In 2011, the book Open Design Now: Why Design Cannot Remain Exclusive was published. This publication examines current developments in the emerging open design movement and looks ahead to its future.
The book features 16 essays, 21 case studies, a 72-page Visual Index and 20 provocative “adverts”. Key figures from the world of open design tell us what’s changing at the production and distribution level, which consequences and possibilities open design presents for the profession, and what design’s social significance is today and will be tomorrow.
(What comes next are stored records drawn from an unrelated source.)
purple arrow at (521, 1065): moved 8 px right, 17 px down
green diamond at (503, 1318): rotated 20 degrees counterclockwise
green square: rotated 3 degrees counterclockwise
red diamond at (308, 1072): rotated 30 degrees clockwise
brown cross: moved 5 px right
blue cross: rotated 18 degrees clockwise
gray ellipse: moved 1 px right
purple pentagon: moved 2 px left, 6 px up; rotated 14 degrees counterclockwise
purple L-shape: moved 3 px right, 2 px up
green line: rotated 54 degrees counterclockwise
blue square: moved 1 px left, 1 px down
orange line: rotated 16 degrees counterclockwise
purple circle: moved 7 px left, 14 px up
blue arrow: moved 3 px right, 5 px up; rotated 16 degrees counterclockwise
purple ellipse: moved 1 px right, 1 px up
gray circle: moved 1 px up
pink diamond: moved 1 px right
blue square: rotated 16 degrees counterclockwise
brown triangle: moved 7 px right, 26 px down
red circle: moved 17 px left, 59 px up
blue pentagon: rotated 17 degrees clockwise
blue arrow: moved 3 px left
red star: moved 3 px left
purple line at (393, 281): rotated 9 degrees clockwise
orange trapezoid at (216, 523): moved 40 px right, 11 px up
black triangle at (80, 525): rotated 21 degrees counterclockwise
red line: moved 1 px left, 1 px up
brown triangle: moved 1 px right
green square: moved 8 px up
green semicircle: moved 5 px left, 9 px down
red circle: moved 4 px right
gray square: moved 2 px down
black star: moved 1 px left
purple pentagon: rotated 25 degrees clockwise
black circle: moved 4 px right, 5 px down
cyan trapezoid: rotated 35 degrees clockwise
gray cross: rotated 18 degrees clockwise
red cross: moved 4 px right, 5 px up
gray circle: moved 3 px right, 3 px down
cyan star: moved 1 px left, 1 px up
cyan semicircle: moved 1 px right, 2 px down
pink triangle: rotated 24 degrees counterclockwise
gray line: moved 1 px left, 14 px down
Why design cannot remain exclusive
The dramatic rise in accessibility of cheap computer-driven production techniques is one of many new developments designers face and a main reason why design cannot remain exclusive. Open design “will change everything for everybody”, Paul Atkinson argues in Open Design Now. While it is not yet entirely clear how, the book’s tone is positive and socially engaged. The attorney Andrew Katz suggests that designers will profit from a “social approach to creativity”. Professor Joost Smiers argues against copyright and bestsellers and in favour of “well-sellers”.
Open Design Now, the first survey of open design, traces its roots, identifies the forces driving it, and peers into its future. Designers, of course, have their say. Some of open design’s first practitioners explain how they use the model to work and earn money. Joris Laarman argues that the modernists would have embraced open source if they had had the option. He acknowledges the revolutionary power of the changes and predicts a future in which anyone will be able to download his designs. And Renny Ramakers of Droog Design tells of her plans for downloadable Droog.
Initiators of the book
Premsela, Creative Commons Netherlands and Waag Society, which conceived the book, represent three complementary perspectives on the subject. Our respective emphases – design, sharing and innovation – came together in a natural way in the joint (Un)limited Design project, begun in 2009. The first (Un)limited Design Contest (now renamed as Open Design Contest) was intended as an open design experiment. Entrants could submit product designs on the condition that they shared their digital blueprints so others could modify and improve their designs or manufacture them using Fablabs. Creative Commons licenses allowed entrants to share their designs without relinquishing copyright. The contest elicited innovative and imaginative designs and led directly to the publication of Open Design Now.
Open Design Now: Why Design Cannot Remain Exclusive was made possible in part by Dutch Design Fashion Architecture. The content of Open Design Now was gradually published online and is since 12/12/2012 for 100% open. In 2013 a Japanese edition was published, with extra cases on Japan.